500 Victims: BBC Sex Abuse Scandal Ensnares New York Times Chief

500 Victims: BBC Sex Abuse Scandal Ensnares New York Times Chief

In a shocking tally, up to 500 people have come forward claiming to be victims of former British Broadcasting Corp. TV and radio star Jimmy Savile, British police have reported. The scandal has reached from the 1960s to today but has also reached across the ocean to the newly hired CEO of The New York Times, himself a former BBC executive.

New Times executive Mark Thompson was the most recent top man at the BBC of any long standing, having served for eight years ending his tenure only this past September.
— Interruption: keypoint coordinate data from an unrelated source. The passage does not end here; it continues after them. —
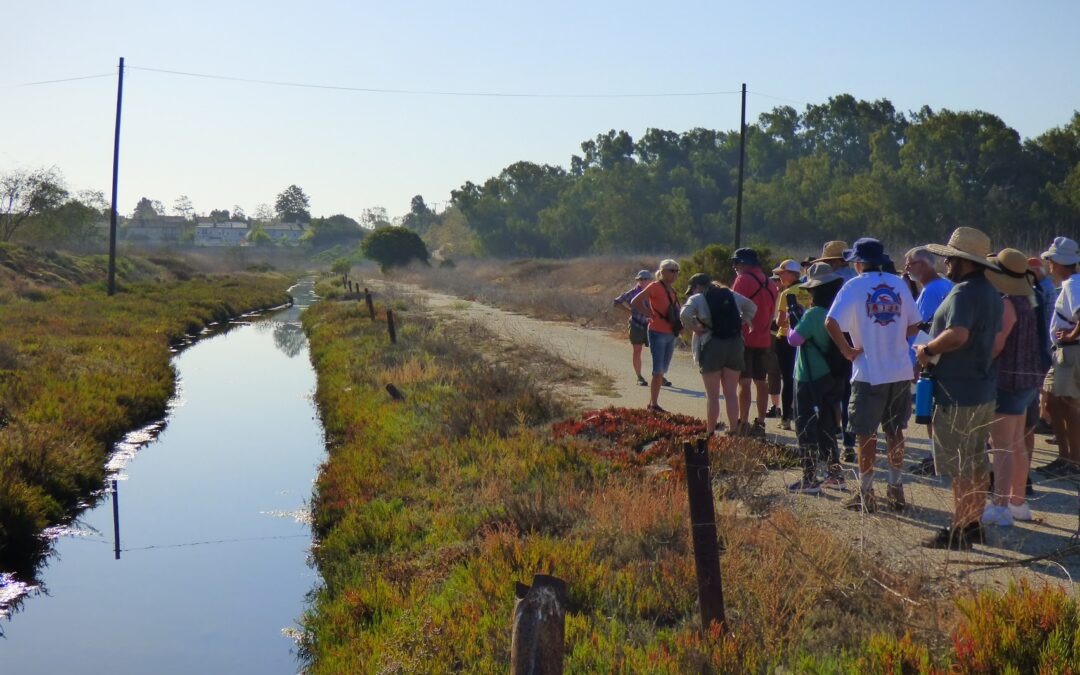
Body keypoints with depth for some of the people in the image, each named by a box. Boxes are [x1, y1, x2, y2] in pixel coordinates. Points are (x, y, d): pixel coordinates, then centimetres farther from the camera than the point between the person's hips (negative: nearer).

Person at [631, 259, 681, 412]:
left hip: (670, 335, 8)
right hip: (658, 333, -8)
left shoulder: (671, 290, 13)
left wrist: (678, 325, 9)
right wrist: (651, 315, -13)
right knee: (658, 371, -8)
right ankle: (654, 404, -1)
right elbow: (635, 302, -13)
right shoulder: (655, 287, -10)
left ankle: (653, 402, 20)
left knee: (662, 371, 12)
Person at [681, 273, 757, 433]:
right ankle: (733, 431, 13)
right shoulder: (731, 295, 14)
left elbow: (685, 314, -21)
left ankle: (710, 433, 5)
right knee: (731, 393, 12)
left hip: (711, 347, -4)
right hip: (735, 345, 5)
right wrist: (740, 323, 13)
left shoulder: (697, 298, -3)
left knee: (712, 396, 3)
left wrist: (695, 328, -7)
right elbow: (752, 308, 19)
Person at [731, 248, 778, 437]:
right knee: (761, 382, 10)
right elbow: (771, 313, 17)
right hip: (763, 340, 7)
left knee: (744, 382, -5)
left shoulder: (743, 280, -9)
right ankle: (760, 423, 14)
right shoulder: (770, 284, 13)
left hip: (744, 338, -7)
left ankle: (743, 423, -6)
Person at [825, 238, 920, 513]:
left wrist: (847, 349, -9)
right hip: (900, 370, 4)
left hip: (869, 373, -4)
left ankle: (865, 493, 12)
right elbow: (914, 326, 7)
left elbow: (831, 322, -20)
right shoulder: (898, 284, 6)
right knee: (895, 431, 15)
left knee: (867, 434, 5)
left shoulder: (854, 286, -7)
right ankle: (896, 488, 23)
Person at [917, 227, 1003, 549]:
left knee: (960, 468, -3)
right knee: (976, 463, 16)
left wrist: (927, 349, -16)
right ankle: (974, 524, 25)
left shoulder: (964, 292, -18)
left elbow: (958, 334, -33)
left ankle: (959, 532, 3)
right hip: (984, 389, 10)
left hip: (959, 393, -10)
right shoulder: (990, 292, 13)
Thompson resigned from the Beeb to come to America to take the helm of The New York Times just as the Jimmy Savile sex abuse scandal was developing.

In his pre-employment interviews, Thompson swore he had no knowledge at all about the decades of sexual abuse cases perpetrated by BBC TV star Jimmy Savile, many of which the BBC aided in covering up and hiding from both the police and the license-paying public.
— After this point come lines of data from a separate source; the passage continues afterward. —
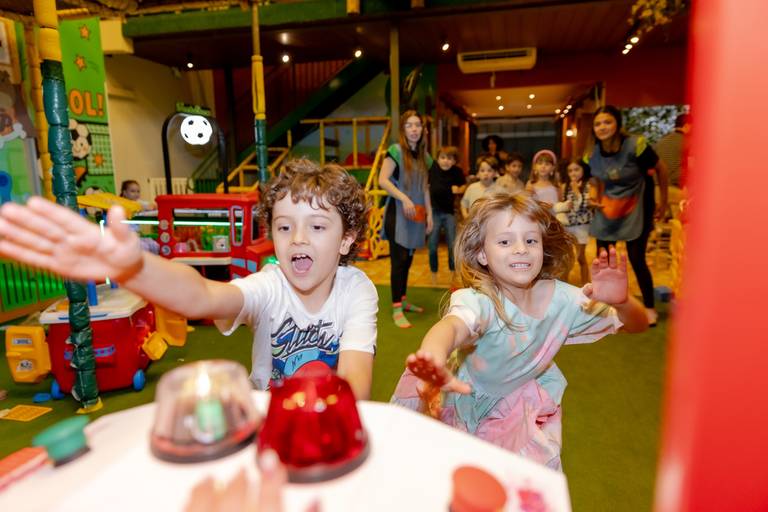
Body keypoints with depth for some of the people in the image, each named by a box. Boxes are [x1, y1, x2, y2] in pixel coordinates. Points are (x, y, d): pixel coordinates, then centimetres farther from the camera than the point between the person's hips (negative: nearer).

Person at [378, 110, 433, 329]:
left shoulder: (424, 156, 13)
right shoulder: (396, 150, -6)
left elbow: (425, 189, 16)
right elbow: (383, 180, -15)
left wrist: (429, 214, 11)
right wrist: (404, 198, -23)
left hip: (416, 215, 6)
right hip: (398, 213, -6)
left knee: (408, 260, 11)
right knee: (398, 260, -8)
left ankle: (402, 300, 24)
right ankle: (396, 309, -3)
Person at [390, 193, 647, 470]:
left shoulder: (562, 298, -18)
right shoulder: (479, 302, -34)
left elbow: (637, 325, -9)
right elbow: (452, 326, -57)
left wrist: (620, 302, -34)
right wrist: (434, 362, -82)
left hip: (530, 409, 4)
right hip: (473, 404, -3)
But the latest news from the investigation into the Savile scandal raises questions about what Thompson knew and when he knew it and that timeline brings suspicion that he knew about the mounting scandal long before he told The New York Times that he did.

So, what will The New York Times do? Will the “paper of record” demand that its own chief prove his claims of ignorance about the very sandal under his nose for his full tenure as the BBC’s top boss? Will The Times demand the truth?

What did Thompson know and when did he know it?